The whine that rose from Adagio made Sunset laugh, and she doubled her efforts, pressing her body to Adagio’s convulsing form. She closed the gap between them, getting their faces just shy of touching when Adagio giggled.

“Glad I was able to prove that hypothesis,” Sunset said. “Constructs are capable of being ticklish, but you are just one case.

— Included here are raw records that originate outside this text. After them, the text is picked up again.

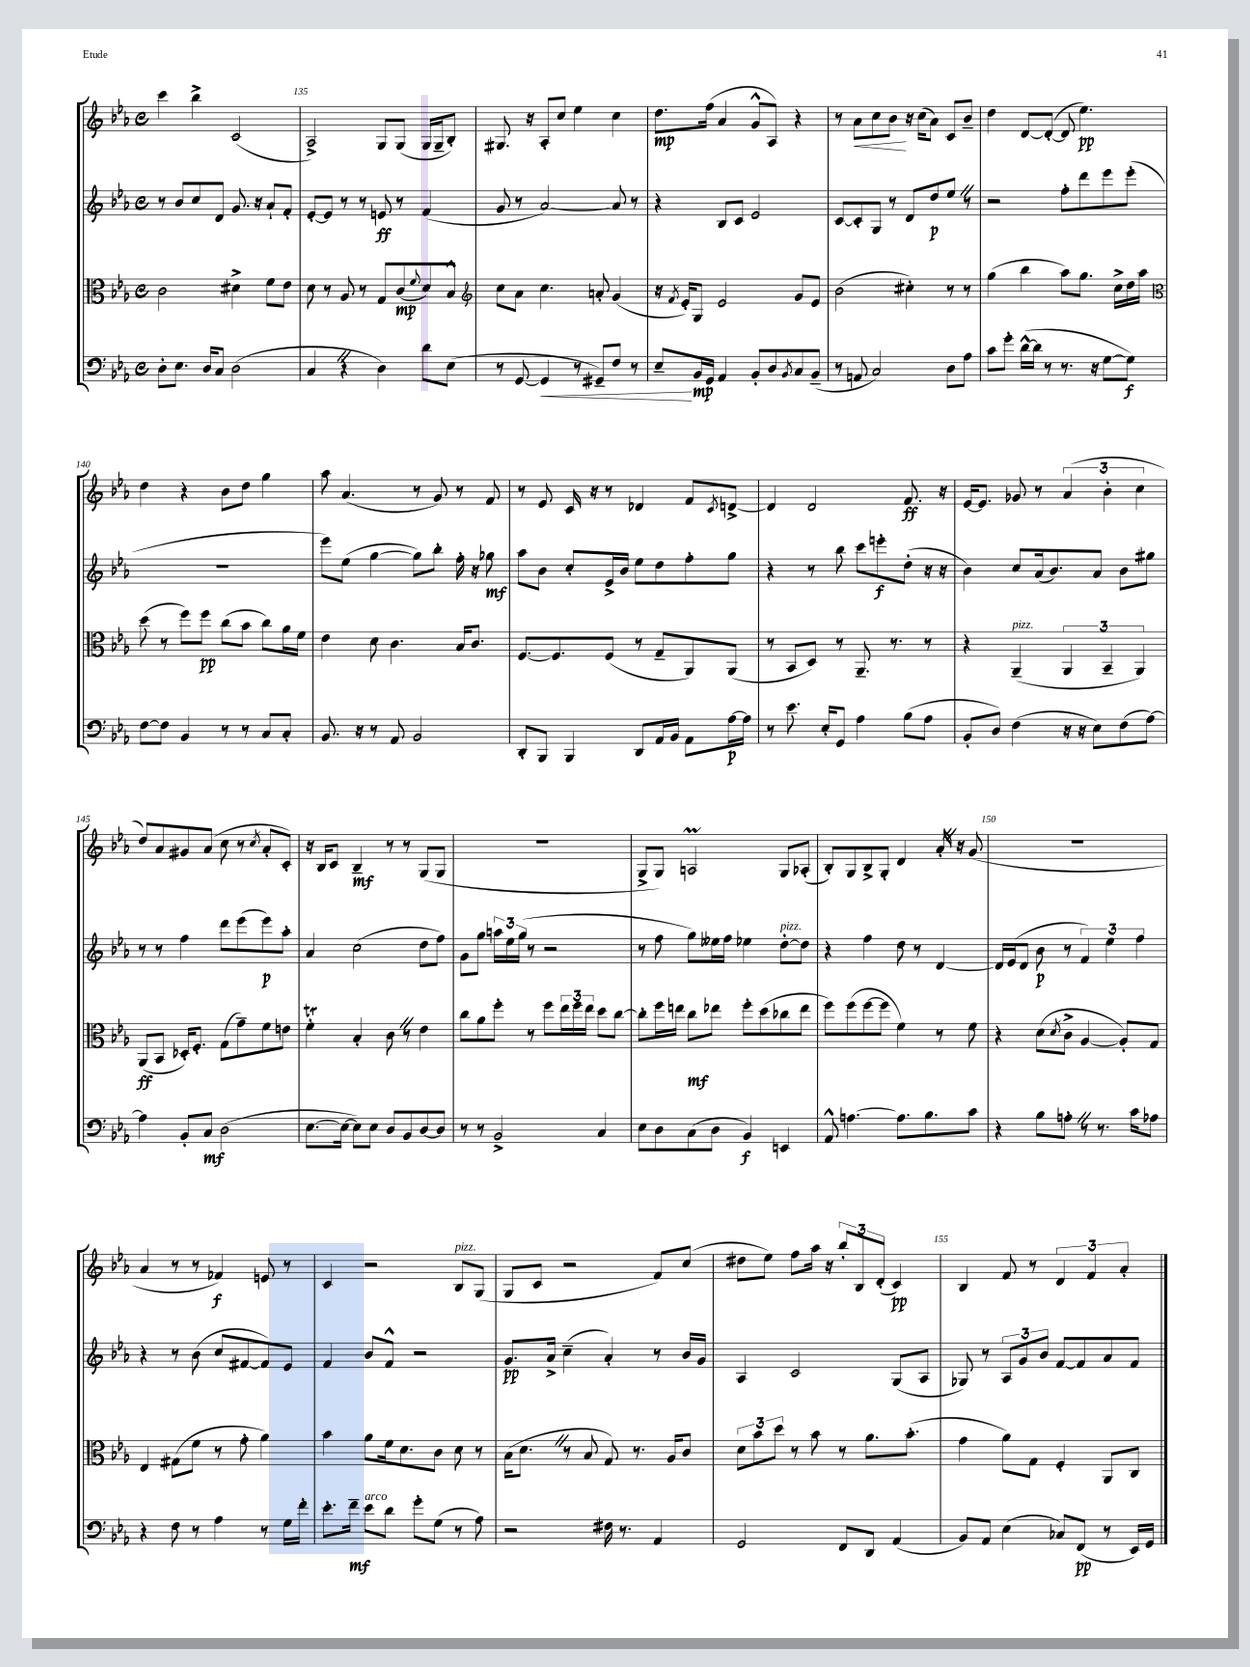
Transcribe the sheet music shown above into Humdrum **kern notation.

**kern	**dynam	**kern	**dynam	**kern	**dynam	**kern	**dynam
*part4	*part4	*part3	*part3	*part2	*part2	*part1	*part1
*staff4	*staff4	*staff3	*staff3	*staff2	*staff2	*staff1	*staff1
*clefF4	*	*clefC3	*	*clefG2	*	*clefG2	*
*k[b-e-a-]	*	*k[b-e-a-]	*	*k[b-e-a-]	*	*k[b-e-a-]	*
*M4/4	*	*M4/4	*	*M4/4	*	*M4/4	*
*met(c)	*	*met(c)	*	*met(c)	*	*met(c)	*
=134	=134	=134	=134	=134	=134	=134	=134
8D'\L	.	2c\	.	8r	.	4ccc\	.
8.E-\J	.	.	.	8b-/L	.	.	.
.	.	.	.	8cc/	.	4bb-^\	.
16D/KL	.	.	.	.	.	.	.
8C/J	.	.	.	8d/J	.	.	.
(2D\	.	4d#X^\	.	8.g/	.	(2c/	.
.	.	.	.	16r	.	.	.
.	.	8f\L	.	8a-`/L	.	.	.
.	.	8e-\J	.	8f'/J	.	.	.
=135	=135	=135	=135	=135	=135	=135	=135
4CZ/	.	8d\	.	[8e-'/L	.	2A-^/)	.
.	.	8r	.	8e-/J]	.	.	.
4r	.	8A-/	.	8r	.	.	.
.	.	8r	.	8r	.	.	.
4D\)	.	8G/L	.	8en/	ff	8G/L	.
.	.	(8c/	mp	8r	.	(8G/J	.
.	.	8qqf/	.	.	.	.	.
8d\L	.	8d/)	.	(4f/	.	16G/LL	.
.	.	.	.	.	.	16G~/J	.
(8E-\J	.	8B-^^/J	.	.	.	8B-'/J)	.
=136	=136	=136	=136	=136	=136	=136	=136
*	*	*clefG2	*	*	*	*	*
8r	.	8cc\L	.	8g/	.	8.G#X/	.
[8GG/	.	8a-\J	.	8r	.	.	.
.	.	.	.	.	.	16r	.
!	!LO:HP:b	!	!	!	!	!	!
4GG/]	<	4.cc\	.	[2a-/)	.	8A-'/L	.
.	.	.	.	.	.	8cc/J	.
8r	.	.	.	.	.	4ee-\	.
8GG#X~/L)	.	8an'/	.	.	.	.	.
8F/J	.	(4g/	.	8a-/]	.	4cc\	.
8r	.	.	.	8r	.	.	.
=137	=137	=137	=137	=137	=137	=137	=137
8E-~/L	.	16r	.	4r	.	8.dd\L	mp
.	.	8qf/	.	.	.	.	.
.	.	16e-'/KL)	.	.	.	.	.
16BB-/L	[ mp	8G/J	.	.	.	.	.
16GG/JJ	.	.	.	.	.	(16ff\Jk	.
4AA-/	.	2e-/	.	8B-/L	.	4a-/	.
.	.	.	.	8c/J	.	.	.
8BB-'/L	.	.	.	2e-/	.	8g^^/L	.
8D/	.	.	.	.	.	8A-/J)	.
8qBB-/	.	.	.	.	.	.	.
8C/	.	8g/L	.	.	.	4r	.
(8BB-~/J	.	8e-/J	.	.	.	.	.
=138	=138	=138	=138	=138	=138	=138	=138
8r	.	(2b-\	.	[8c/L	.	8r	.
!	!	!	!	!	!	!	!LO:HP:b
8AAn/	.	.	.	8c'/]	.	8a-\L	<
2C/)	.	.	.	8G/J	.	8cc\	.
.	.	.	.	8r	.	8b-\J	.
.	.	4cc#X'\)	.	8d/L	.	16r	[
.	.	.	.	.	.	(16cc\KL	.
.	.	.	.	8dd/	p	8a-\J)	.
8D\L	.	8r	.	8ee-Z/J	.	8c/L	.
8A-\J	.	8r	.	8r	.	8b-~/J	.
=139	=139	=139	=139	=139	=139	=139	=139
8c\L	.	(4gg\	.	2r	.	4dd\	.
8g'\J	.	.	.	.	.	.	.
([16d^^\LL	.	4bb-\	.	.	.	[8d/L	.
16d\JJ]	.	.	.	.	.	.	.
8r	.	.	.	.	.	(8d'/J_	.
8.r	.	8aa-\L)	.	8ff'\L	.	8d/]	.
.	.	8.gg\J	.	8ddd\	.	4.ee-\)	pp
16r	.	.	.	.	.	.	.
[8G\L	.	.	.	8eee-\	.	.	.
.	.	16cc^\LL	.	.	.	.	.
8G\J])	f	16dd\	.	(8eee-'\J	.	.	.
.	.	16aa-\JJ	.	.	.	.	.
!!LO:LB:g=z
=140	=140	=140	=140	=140	=140	=140	=140
*	*	*clefC3	*	*	*	*	*
[8F\L	.	(8dd\	.	1r	.	4dd\	.
8F\J]	.	8r	.	.	.	.	.
4BB-/	.	8ff\L)	.	.	.	4r	.
.	.	8ff\J	pp	.	.	.	.
8r	.	(8cc\L	.	.	.	8b-\L	.
8r	.	8b-\J	.	.	.	8dd\J	.
8C/L	.	8cc\L)	.	.	.	4gg\	.
8C'/J	.	16a-\L	.	.	.	.	.
.	.	16f\JJ	.	.	.	.	.
=141	=141	=141	=141	=141	=141	=141	=141
8.BB-/	.	4e-\	.	8eee-\L)	.	8aa-\	.
.	.	.	.	(8ee-\J	.	(4.a-/	.
16r	.	.	.	.	.	.	.
8r	.	8d\	.	[4gg\	.	.	.
8AA-/	.	4.c\	.	.	.	.	.
2BB-/	.	.	.	8gg\L])	.	8r	.
.	.	.	.	8bb-'\J	.	8g/)	.
.	.	16B-/KL	.	16ff'\	.	8r	.
.	.	8.c/J	.	16r	.	.	.
.	.	.	.	8gg-X\	mf	8f/	.
=142	=142	=142	=142	=142	=142	=142	=142
8DD'/L	.	[8.F/L	.	8aa-\L	.	8r	.
8BBB-/J	.	.	.	8b-\J	.	8e-/	.
.	.	8.F/]	.	.	.	.	.
4BBB-/	.	.	.	8cc'/L	.	16c/	.
.	.	.	.	.	.	16r	.
.	.	(8F/J	.	16e-^/L	.	8r	.
.	.	.	.	16b-/JJ	.	.	.
8DD/L	.	8r	.	8ee-\L	.	4d-X/	.
16AA-/L	.	8G~/L	.	8dd\	.	.	.
16BB-/JJ	.	.	.	.	.	.	.
8AA-\L	.	8AA-/)	.	8ff'\	.	8f/L	.
.	.	.	.	.	.	8qc/	.
[16A-\L	p	(8AA-/J	.	8gg\J	.	[8dn^/J	.
16A-\JJ]	.	.	.	.	.	.	.
=143	=143	=143	=143	=143	=143	=143	=143
8r	.	8r	.	4r	.	4d/]	.
8.e-\	.	8BB-/L	.	.	.	.	.
.	.	8D/J)	.	8r	.	2d/	.
16E-'/KL	.	.	.	.	.	.	.
8GG/J	.	8r	.	8bb-\	.	.	.
4A-\	.	8.AA-~/	.	8ccc\L	.	.	.
.	.	.	.	8eeen'\	f	.	.
.	.	8.r	.	.	.	.	.
(8B-\L	.	.	.	(8dd'\J	.	8.f/	ff
8A-\J	.	8r	.	16r	.	.	.
.	.	.	.	16r	.	16r	.
=144	=144	=144	=144	=144	=144	=144	=144
8BB-'/L	.	4r	.	4b-\)	.	[16e-/KL	.
.	.	.	.	.	.	8.e-/J]	.
8D/J)	.	.	.	.	.	.	.
!	!	!LO:TX:a:i:t=pizz.	!	!	!	!	!
(4F\	.	(4AA-~/	.	8cc/L	.	8g-X/	.
.	.	.	.	(16a-/k	.	8r	.
.	.	.	.	8.b-/)	.	.	.
16r	.	6AA-/	.	.	.	(6a-/	.
16r	.	.	.	.	.	.	.
8E-\L)	.	.	.	8a-/J	.	.	.
.	.	6BB-~/	.	.	.	6b-'\	.
(8F\	.	.	.	8b-\L	.	.	.
.	.	6AA-/)	.	.	.	6cc\	.
[8A-\J)	.	.	.	8gg#X\J	.	.	.
!!LO:LB:g=z
=145	=145	=145	=145	=145	=145	=145	=145
4A-\]	.	(8AA-/L	ff	8r	.	8dd/L)	.
.	.	8BB-/J	.	8r	.	8a-/	.
8BB-'/L	.	16D-X'/KL)	.	4ff\	.	8g#X/	.
.	.	8.F'/J	.	.	.	.	.
8C/J	mf	.	.	.	.	(8a-/J	.
(2D\	.	(8G\L	.	8ddd\L	.	8cc\	.
.	.	8g~\)	.	(8eee-\	.	8r	.
.	.	.	.	.	.	8qcc/	.
.	.	8f\	.	8eee-\)	p	8a-'/L	.
.	.	8en\J	.	8aa-'\J	.	8c'/J)	.
=146	=146	=146	=146	=146	=146	=146	=146
[8.E-\L	.	4fT'\	.	4a-/	.	16r	.
.	.	.	.	.	.	16B-/KL	.
.	.	.	.	.	.	8c/J	.
16E-\Jk_	.	.	.	.	.	.	.
8E-\L])	.	4B-'/	.	(2cc\	.	4B-~/	mf
8E-\J	.	.	.	.	.	.	.
8D/L	.	8cZ\	.	.	.	8r	.
8BB-/	.	8r	.	.	.	8r	.
[8D/	.	4e-\	.	8dd\L	.	(8G/L	.
8D/J]	.	.	.	8ff\J)	.	8G/J	.
=147	=147	=147	=147	=147	=147	=147	=147
8r	.	8cc\L	.	8g\L	.	1r	.
8r	.	8a-\	.	8gg\J	.	.	.
2BB-^/	.	8ff'\J	.	24aan\LL	.	.	.
.	.	.	.	24ee-\	.	.	.
.	.	.	.	(24gg\JJ	.	.	.
.	.	8r	.	8r	.	.	.
.	.	8ff\L	.	2r	.	.	.
.	.	24ee-\L	.	.	.	.	.
.	.	24ff\	.	.	.	.	.
.	.	24ee-\JJ	.	.	.	.	.
4C/	.	8dd\L	.	.	.	.	.
.	.	[8cc\J	.	.	.	.	.
=148	=148	=148	=148	=148	=148	=148	=148
8E-\L	.	8cc'\L]	.	8r	.	8G^/L	.
8D\	.	16ff\L	.	8ff\	.	8G/J)	.
.	.	16een\JJ	.	.	.	.	.
(8C\	.	8cc\L	mf	8gg\L)	.	2Anm/	.
8D\J	.	8ee-X\J	.	16ee--X\L	.	.	.
.	.	.	.	16ff\JJ	.	.	.
4BB-/)	f	8ff'\L	.	4ee-X\	.	.	.
.	.	(8dd\	.	.	.	.	.
!	!	!	!	!LO:TX:a:i:t=pizz.	!	!	!
4EEn/	.	8cc-X\	.	[8dd'\L	.	8G/L	.
.	.	8ee-\J	.	8dd\J]	.	(8A-X'/J	.
=149	=149	=149	=149	=149	=149	=149	=149
8AA-^^/	.	8ff\L)	.	4r	.	8B-'/L)	.
[4.An\	.	(8ff\	.	.	.	8G/	.
.	.	[8ff\	.	4ff\	.	8B-^/	.
.	.	8ff\J]	.	.	.	8G'/J	.
8.A\L]	.	4f\)	.	8dd\	.	4d/	.
.	.	.	.	8r	.	.	.
8.B-\	.	.	.	.	.	.	.
.	.	8r	.	[4d/	.	16a-'Z/	.
.	.	.	.	.	.	16r	.
8c\J	.	8f\	.	.	.	(8g/	.
=150	=150	=150	=150	=150	=150	=150	=150
4r	.	4r	.	16d/LL]	.	1r	.
.	.	.	.	(16e-/J	.	.	.
.	.	.	.	8d/J	.	.	.
8B-\L	.	(8d\L	.	8b-\	p	.	.
.	.	8qd/	.	.	.	.	.
8An'Z\J	.	8c^\J	.	8r	.	.	.
8r	.	[4A-/	.	6f/)	.	.	.
8.r	.	.	.	.	.	.	.
.	.	.	.	6ee-\	.	.	.
.	.	8A-'/L])	.	.	.	.	.
16c\KL	.	.	.	.	.	.	.
.	.	.	.	6ff\	.	.	.
8A-X\J	.	8G/J	.	.	.	.	.
!!LO:LB:g=z
=151	=151	=151	=151	=151	=151	=151	=151
4r	.	4E-/	.	4r	.	4a-/	.
8F\	.	(8G#X\L	.	8r	.	8r	.
8r	.	8f\J	.	(8b-\	.	8r	.
4A-\	.	8r	.	8cc/L	.	4f-X/)	f
.	.	8g'\	.	[8f#X/	.	.	.
8r	.	4a-\)	.	8f#/])	.	8en/	.
16G\LL	.	.	.	8e-/J	.	8r	.
16f'\JJ	.	.	.	.	.	.	.
=152	=152	=152	=152	=152	=152	=152	=152
8.e-'\L	.	4b-\	.	4f/	.	4c/	.
16f~\Jk	mf	.	.	.	.	.	.
!LO:TX:a:i:t=arco	!	!	!	!	!	!	!
8e-\L	.	8a-\L	.	8b-/L	.	2r	.
8d\J	.	16f\k	.	8f^^/J	.	.	.
.	.	8.d\	.	.	.	.	.
8g'\L	.	.	.	2r	.	.	.
(8G\J	.	8c\J	.	.	.	.	.
!	!	!	!	!	!	!LO:TX:a:i:t=pizz.	!
8r	.	8d\	.	.	.	8B-/L	.
8A-\)	.	8r	.	.	.	(8G/J	.
=153	=153	=153	=153	=153	=153	=153	=153
2r	.	(16B-\KL	.	8.g/L	pp	8G/L	.
.	.	8.dZ\J	.	.	.	.	.
.	.	.	.	.	.	8c/J	.
.	.	.	.	16a-^/Jk	.	.	.
.	.	8r	.	(4cc~\	.	2r	.
.	.	8B-/	.	.	.	.	.
16F#X\	.	8G/)	.	4a-'/)	.	.	.
8.r	.	.	.	.	.	.	.
.	.	8.r	.	.	.	.	.
4AA-/	.	.	.	8r	.	8f/L)	.
.	.	16A-/KL	.	.	.	.	.
.	.	8c/J	.	16b-/LL	.	(8cc/J	.
.	.	.	.	16g/JJ	.	.	.
=154	=154	=154	=154	=154	=154	=154	=154
2GG/	.	12d\L	.	4A-/	.	8dd#X\L	.
.	.	12b-\	.	.	.	.	.
.	.	.	.	.	.	8ee-\J)	.
.	.	12dd\J	.	.	.	.	.
.	.	8r	.	2c/	.	8ff\L	.
.	.	8b-\	.	.	.	16aa-\Jk	.
.	.	.	.	.	.	16r	.
8FF/L	.	8r	.	.	.	12bb-'/L	.
.	.	.	.	.	.	12B-/	.
8DD/J	.	8.a-\L	.	.	.	.	.
.	.	.	.	.	.	(12d'/J	.
(4AA-/	.	.	.	(8G/L	.	4c/)	pp
.	.	(8.b-'\J	.	.	.	.	.
.	.	.	.	8A-/J	.	.	.
=155	=155	=155	=155	=155	=155	=155	=155
8BB-/L)	.	4g\	.	8G-X/)	.	4B-/	.
8AA-/J	.	.	.	8r	.	.	.
(4E-\	.	8a-\L)	.	12A-/L	.	8f/	.
.	.	.	.	12g/	.	.	.
.	.	8G\J	.	.	.	8r	.
.	.	.	.	12b-/J	.	.	.
8C-X/L)	.	4F'/	.	[8f/L	.	6d/	.
(8FF/J	pp	.	.	8f/]	.	.	.
.	.	.	.	.	.	6f/	.
8r	.	8AA-/L	.	8a-/	.	.	.
.	.	.	.	.	.	6a-'/	.
16EE-/LL)	.	8C/J	.	8f/J	.	.	.
16GG/JJ	.	.	.	.	.	.	.
==	==	==	==	==	==	==	==
*-	*-	*-	*-	*-	*-	*-	*-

I need to do some more studying before I can be sure of how true it is or if you’re some kind of anomaly.”

Then Sunset dipped her head down and bit Adagio’s neck. It wasn’t too firm, but she knew the material’s limits and how much pressure she could apply before damaging Adagio’s skin.

That got her a good kick to the shoulder, ripping her away from Adagio for a moment. However, the attempt to dive back in was ill-timed as she came into contact with another wildly swinging hoof that sent her hurtling across the stones.

Sunset blinked a few times, staring at the pink and orange sky. A great flare took the place of her nose, overwhelming any other feeling or smell. Slowly, she sat herself up and wiped her hoof over her nose. It came away bloody.

She looked up at Adagio, who looked back to Sunset with a wide-eyed frown.

“I—I’m sorry! I couldn’t stop myself—“

“It’s fine,” Sunset called back. Her voice was painfully nasally, and she turned her head to cough. “I shouldn’t be testing you like that. It’s my fault.”

“But—Your nose, I did that!”

Sunset shakily got to her hooves and held her leg to her snout. “Let’s just say it’s both our faults and get me a bandage,” she said. “I’m sure I have some gauze or linen somewhere. And then…” Sunset shook her head. No dizziness and the sleepiness wasn’t new. “I think I should get some sleep.”

Adagio looked uncertain, but she nodded. Without a word, she was back at Sunset’s side, guiding her with a leg and her flank to the stairs.